Monday, June 09, 2008

Recycling in Princeton District Schools--An Update


The schoolyear-long effort to get recycling going again in district schools can finally claim some success. Some schools, like Riverside and LittleBrook Elementary, quickly embraced recycling last fall and made it a part of everyday activity, as students learned to take recyclables to a centrally located bin that is then rolled out to the loading dock by the custodians. Recycle bins, paired with trash cans, are even showing up at special events like school picnics. In other schools, the throwaway culture has been harder to change, but persistent prompting has had an effect.

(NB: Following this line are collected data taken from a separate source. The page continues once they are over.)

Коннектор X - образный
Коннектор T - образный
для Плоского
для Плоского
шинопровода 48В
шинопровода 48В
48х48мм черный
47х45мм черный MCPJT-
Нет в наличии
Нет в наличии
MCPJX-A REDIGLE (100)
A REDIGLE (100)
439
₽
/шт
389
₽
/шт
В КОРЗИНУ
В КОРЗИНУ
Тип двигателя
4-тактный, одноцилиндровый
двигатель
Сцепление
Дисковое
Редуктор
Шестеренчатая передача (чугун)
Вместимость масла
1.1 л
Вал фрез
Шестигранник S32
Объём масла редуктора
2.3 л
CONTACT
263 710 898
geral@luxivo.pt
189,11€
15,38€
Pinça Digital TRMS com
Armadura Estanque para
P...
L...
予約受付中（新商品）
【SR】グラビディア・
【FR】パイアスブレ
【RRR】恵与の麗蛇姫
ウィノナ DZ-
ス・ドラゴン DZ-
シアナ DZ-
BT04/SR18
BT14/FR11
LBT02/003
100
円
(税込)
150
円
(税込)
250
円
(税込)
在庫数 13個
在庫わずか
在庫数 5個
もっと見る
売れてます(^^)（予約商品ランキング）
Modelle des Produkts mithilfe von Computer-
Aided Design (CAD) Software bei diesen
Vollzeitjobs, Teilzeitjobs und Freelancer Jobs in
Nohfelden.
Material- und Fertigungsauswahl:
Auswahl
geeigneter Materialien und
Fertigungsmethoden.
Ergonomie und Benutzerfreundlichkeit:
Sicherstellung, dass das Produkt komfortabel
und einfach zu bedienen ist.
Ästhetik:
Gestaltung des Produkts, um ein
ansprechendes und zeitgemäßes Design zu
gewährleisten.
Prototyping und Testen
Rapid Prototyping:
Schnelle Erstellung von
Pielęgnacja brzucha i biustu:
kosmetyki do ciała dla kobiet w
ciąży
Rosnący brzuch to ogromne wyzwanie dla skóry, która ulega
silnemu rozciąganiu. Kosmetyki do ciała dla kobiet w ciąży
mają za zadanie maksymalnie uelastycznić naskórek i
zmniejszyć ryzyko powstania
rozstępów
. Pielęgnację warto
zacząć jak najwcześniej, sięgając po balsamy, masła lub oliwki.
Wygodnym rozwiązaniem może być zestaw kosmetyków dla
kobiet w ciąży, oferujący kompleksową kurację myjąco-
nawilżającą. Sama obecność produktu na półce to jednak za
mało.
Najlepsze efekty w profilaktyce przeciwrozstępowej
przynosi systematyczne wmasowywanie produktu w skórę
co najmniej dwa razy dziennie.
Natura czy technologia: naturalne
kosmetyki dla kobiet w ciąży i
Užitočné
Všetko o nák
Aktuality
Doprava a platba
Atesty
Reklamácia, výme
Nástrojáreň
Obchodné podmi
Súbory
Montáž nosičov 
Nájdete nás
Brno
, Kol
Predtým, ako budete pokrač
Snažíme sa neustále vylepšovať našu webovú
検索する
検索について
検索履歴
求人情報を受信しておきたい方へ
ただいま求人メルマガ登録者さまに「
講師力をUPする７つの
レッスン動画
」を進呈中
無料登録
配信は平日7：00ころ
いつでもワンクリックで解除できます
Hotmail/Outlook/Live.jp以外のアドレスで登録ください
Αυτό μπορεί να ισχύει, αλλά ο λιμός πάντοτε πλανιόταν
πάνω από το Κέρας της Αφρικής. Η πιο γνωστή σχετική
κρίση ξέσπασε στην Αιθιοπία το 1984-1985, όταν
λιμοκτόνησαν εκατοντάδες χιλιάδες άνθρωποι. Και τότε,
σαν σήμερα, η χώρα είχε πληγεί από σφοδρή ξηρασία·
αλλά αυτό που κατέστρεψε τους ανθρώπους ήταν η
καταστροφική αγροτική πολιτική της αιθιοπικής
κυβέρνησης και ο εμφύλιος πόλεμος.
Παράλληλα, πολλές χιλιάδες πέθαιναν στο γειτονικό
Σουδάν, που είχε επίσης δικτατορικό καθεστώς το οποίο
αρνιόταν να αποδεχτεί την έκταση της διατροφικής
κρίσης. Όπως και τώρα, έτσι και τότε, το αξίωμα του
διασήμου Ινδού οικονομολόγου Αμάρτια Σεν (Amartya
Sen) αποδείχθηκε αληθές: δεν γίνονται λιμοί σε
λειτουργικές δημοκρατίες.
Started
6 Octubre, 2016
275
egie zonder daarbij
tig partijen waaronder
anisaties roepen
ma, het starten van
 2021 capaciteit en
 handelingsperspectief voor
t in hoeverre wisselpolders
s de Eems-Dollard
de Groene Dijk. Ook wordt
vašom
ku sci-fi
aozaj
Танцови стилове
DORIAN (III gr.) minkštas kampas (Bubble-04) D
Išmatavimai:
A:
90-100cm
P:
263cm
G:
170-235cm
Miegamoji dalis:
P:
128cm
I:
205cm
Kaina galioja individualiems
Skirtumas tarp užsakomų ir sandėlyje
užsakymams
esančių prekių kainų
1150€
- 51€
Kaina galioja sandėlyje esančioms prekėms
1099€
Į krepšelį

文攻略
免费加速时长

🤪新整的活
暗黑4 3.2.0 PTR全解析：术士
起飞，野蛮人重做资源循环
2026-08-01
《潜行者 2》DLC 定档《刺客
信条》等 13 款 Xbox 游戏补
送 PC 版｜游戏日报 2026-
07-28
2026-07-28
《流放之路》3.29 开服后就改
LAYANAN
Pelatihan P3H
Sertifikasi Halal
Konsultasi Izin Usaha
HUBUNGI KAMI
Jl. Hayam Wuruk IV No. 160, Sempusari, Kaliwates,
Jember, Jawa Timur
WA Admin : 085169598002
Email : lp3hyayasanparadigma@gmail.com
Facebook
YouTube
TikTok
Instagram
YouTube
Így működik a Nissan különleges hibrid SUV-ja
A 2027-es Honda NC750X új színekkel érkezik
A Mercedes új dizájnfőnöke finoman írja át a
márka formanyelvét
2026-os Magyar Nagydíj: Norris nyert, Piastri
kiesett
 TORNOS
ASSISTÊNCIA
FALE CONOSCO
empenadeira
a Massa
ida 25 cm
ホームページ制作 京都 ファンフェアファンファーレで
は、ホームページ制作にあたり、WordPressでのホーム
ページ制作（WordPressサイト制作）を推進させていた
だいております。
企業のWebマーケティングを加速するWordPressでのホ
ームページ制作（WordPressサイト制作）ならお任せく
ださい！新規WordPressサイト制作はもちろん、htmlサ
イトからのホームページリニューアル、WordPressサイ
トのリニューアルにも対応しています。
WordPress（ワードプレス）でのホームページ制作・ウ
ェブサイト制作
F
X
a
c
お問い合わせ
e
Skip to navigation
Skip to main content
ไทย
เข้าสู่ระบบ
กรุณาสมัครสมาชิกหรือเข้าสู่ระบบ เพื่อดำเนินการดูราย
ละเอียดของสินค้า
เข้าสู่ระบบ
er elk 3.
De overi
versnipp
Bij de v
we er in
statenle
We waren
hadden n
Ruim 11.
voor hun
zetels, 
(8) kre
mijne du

It can now be said that all schools are recycling. There are still incidents of contamination (e.g. eight big, thick plastic trash bags in a bin at the high school meant for bottles and cans), but both quantity and quality have continued to grow at the high school and Community Park Elementary--two schools that were having difficulty getting recycling going. The middle school had a dip in participation, but then rebounded.

A truck driver who picks up recyclables echoed my observations, and also suggested there are ways that the district schools could save a lot of money on waste disposal if they chose to, with consistent recycling being one of those means. One estimate I heard from the NJ Dept. of Environmental Protection is that a school district the size of Princeton's could save $10,000/year through comprehensive recycling.

We can celebrate the progress, while recognizing that there is still nothing built into the school system's modus operandi to insure that recycling will not backslide. No one in-house is checking the bins to monitor participation and quality. It is all too easy to imagine recycling falling apart without anyone in the administration or in building management knowing. The schools could easily return to the situation nine months ago, when some administrators thought schools were recycling when in fact they were not.

Still, the movement is very much in the right direction. Teachers and students and some custodians have shown strong interest and made the effort. If the school district as a whole sees it as in its fiscal and educational interest to make recycling a higher priority, the gains of the past year can be built upon.